US stocks (VTI) continue to lead the field for 2023 performances, albeit in a diminished degree vs. previous months. American shares are currently up 7.5% through Friday’s close. The second-best performer: US junk bonds (JNK) with a 3.4% gain.
US and foreign commercial real estate (VNQ and VNQI) continue to mark the deepest losses this year for the major asset classes with 2023 declines in excess of -10%.
Two key risk factors continue to weigh on investor sentiment: the potential for a wider Middle East war and passive tightening for Fed policy in recent months via the rise in Treasury yields.
“There’s a real risk of escalation,” says Sanam Vakil, the director of the Middle East and North Africa program at Chatham House, a London-based think tank, in an interview on Sunday.

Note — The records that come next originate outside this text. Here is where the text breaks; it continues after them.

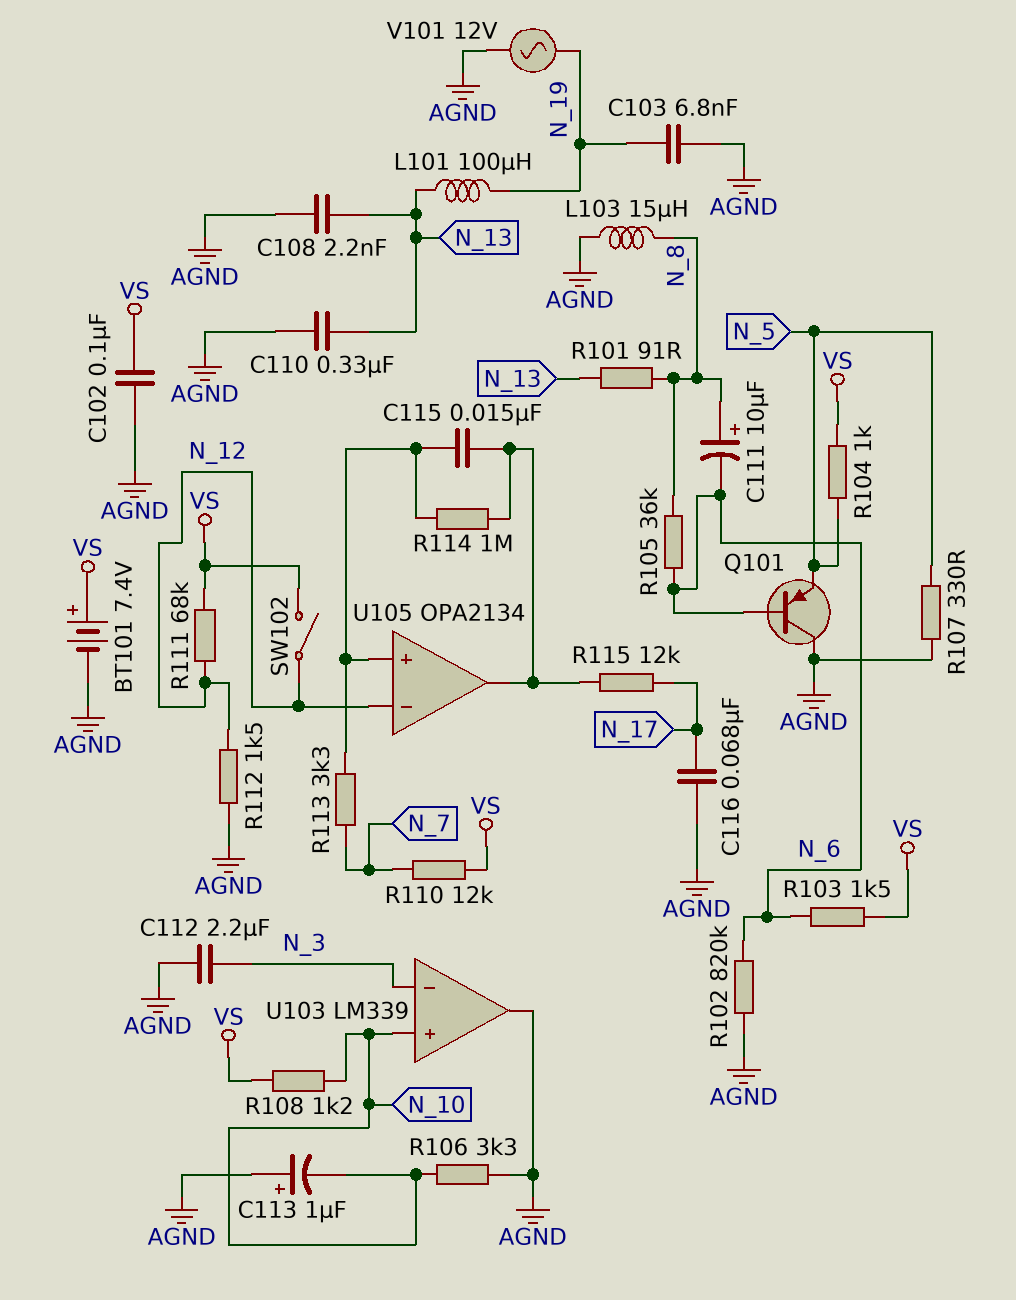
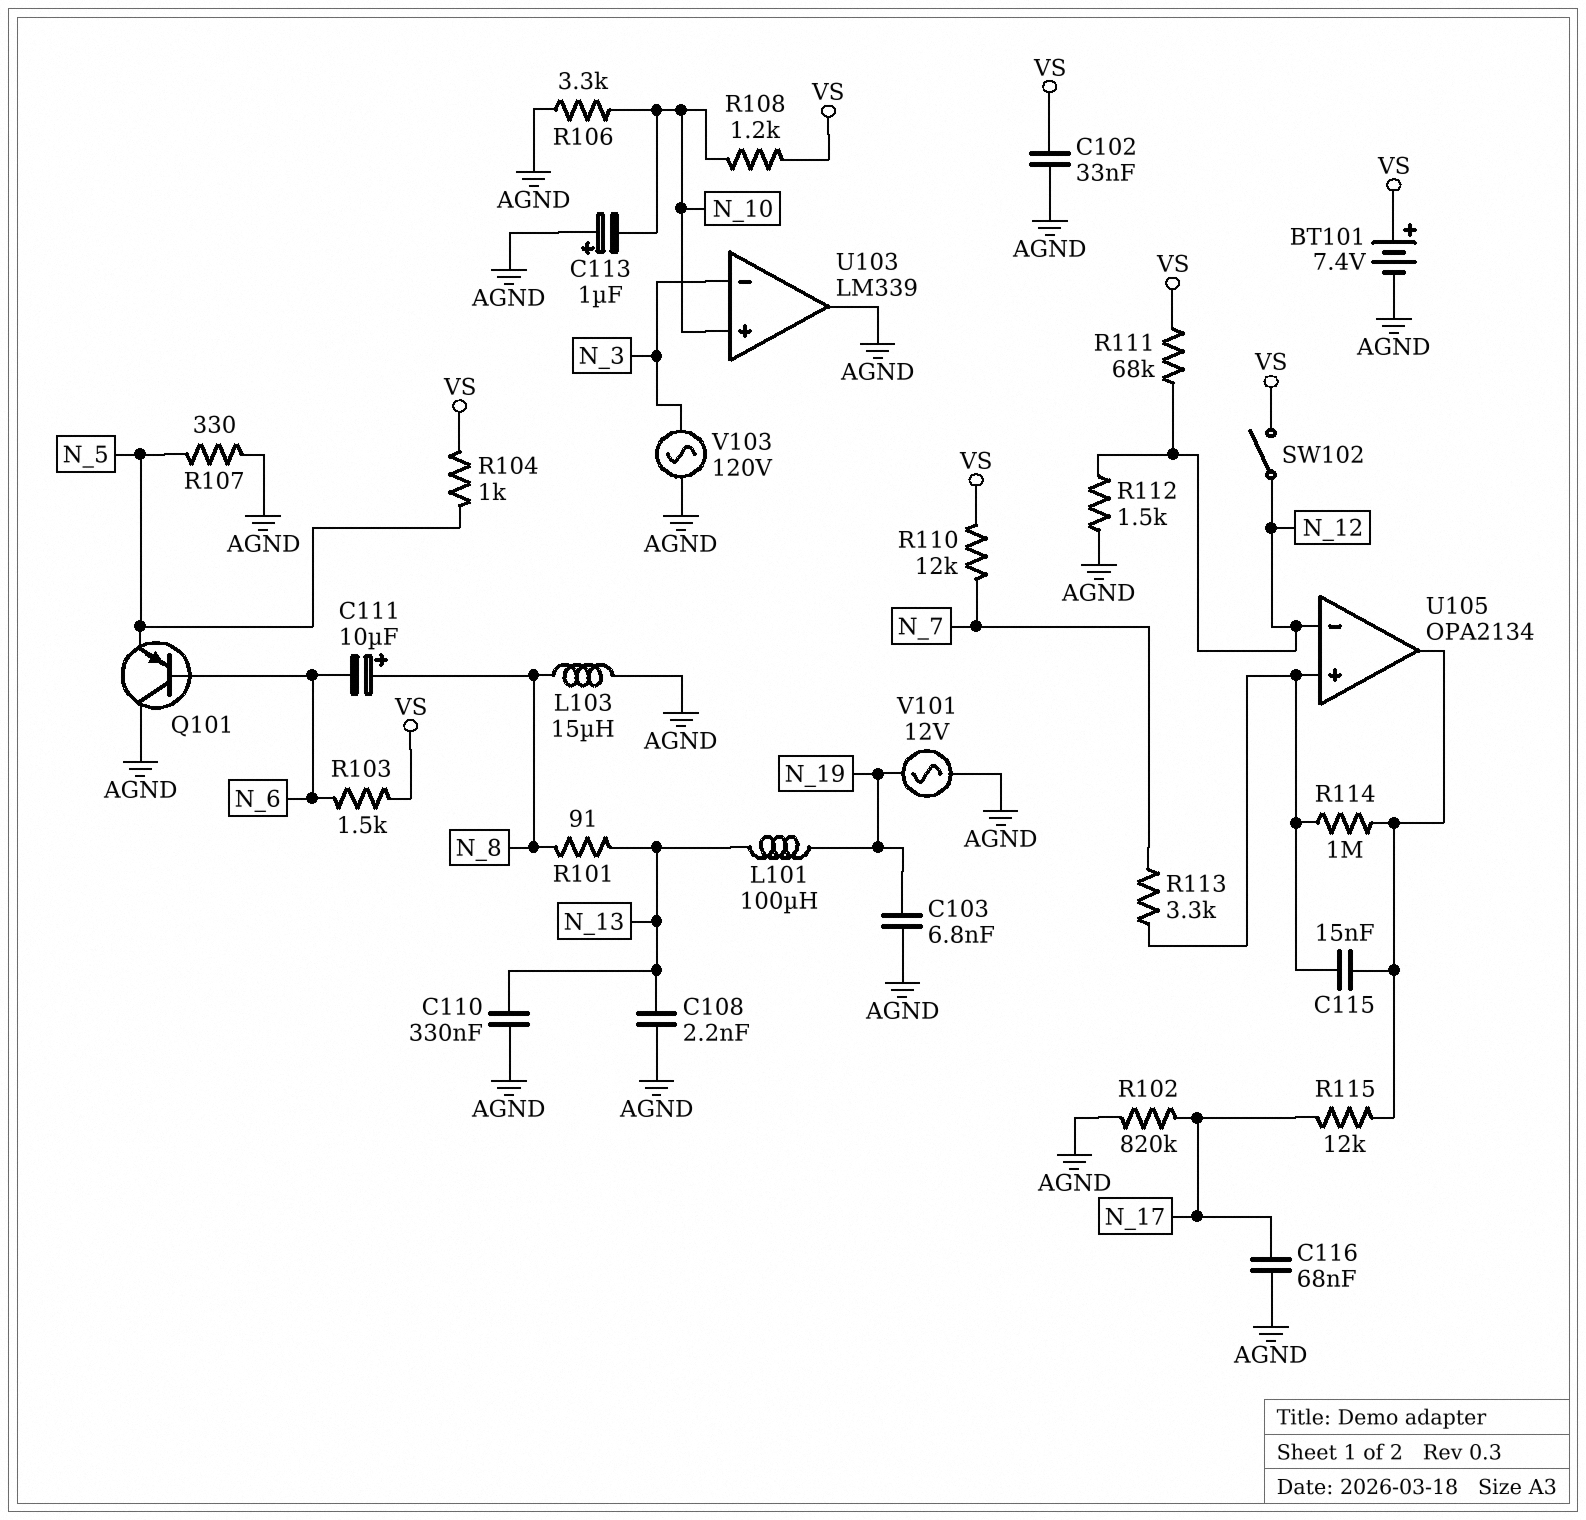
C102: 100nF (AGND, VS) -> 33nF (AGND, VS)
C112: 2.2uF (AGND, N_3) -> none
R102: 820k (AGND, N_6) -> 820k (AGND, N_17)
R105: 36k (N_6, N_8) -> none
V103: none -> AC 120V (AGND, N_3)

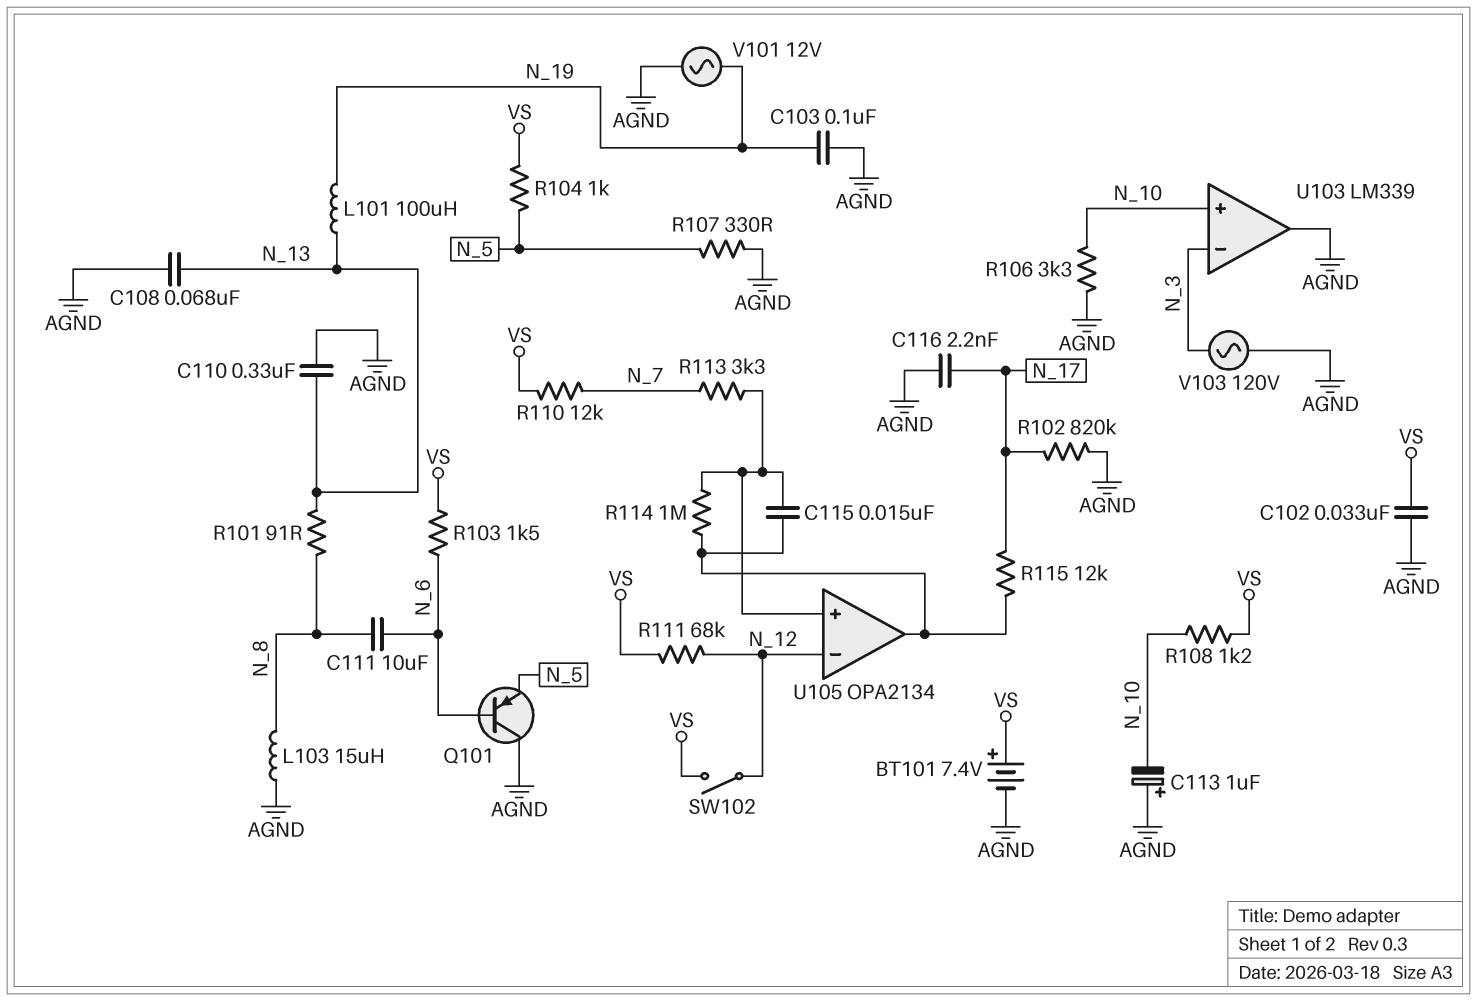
C103: 6.8nF (AGND, N_19) -> 100nF (AGND, N_19)
C108: 2.2nF (AGND, N_13) -> 68nF (AGND, N_13)
C111: 10uF (plus N_8, minus N_6) -> 10uF (N_6, N_8)
C116: 68nF (AGND, N_17) -> 2.2nF (AGND, N_17)
R112: 1.5k (AGND, N_12) -> none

Meanwhile, if the Federal Reserve maintains its target rate at the current 5.25%-to-5.50% range that translates to a positive real rate. The Fed’s preferred measure of pricing pressure, core PCE inflation, ticked lower again last month, easing to a 3.7% year-over-year pace through September. The 10-year Treasury yield, by contrast, has increased recently and closed on Friday at 4.84%, close to a 16-year high and well above the core inflation rate.
Assuming inflation continues to slip, passive tightening ensues unless the central bank cuts rates, a low-probability, based on Fed funds futures. This week’s Fed announcement (Nov. 1) is projected to leave rates unchanged.
“That the bond market is delivering the tightening the Fed wants means the Fed can be a bit more cautious,” says Shamik Dhar, chief economist at BNY Mellon Investment Management.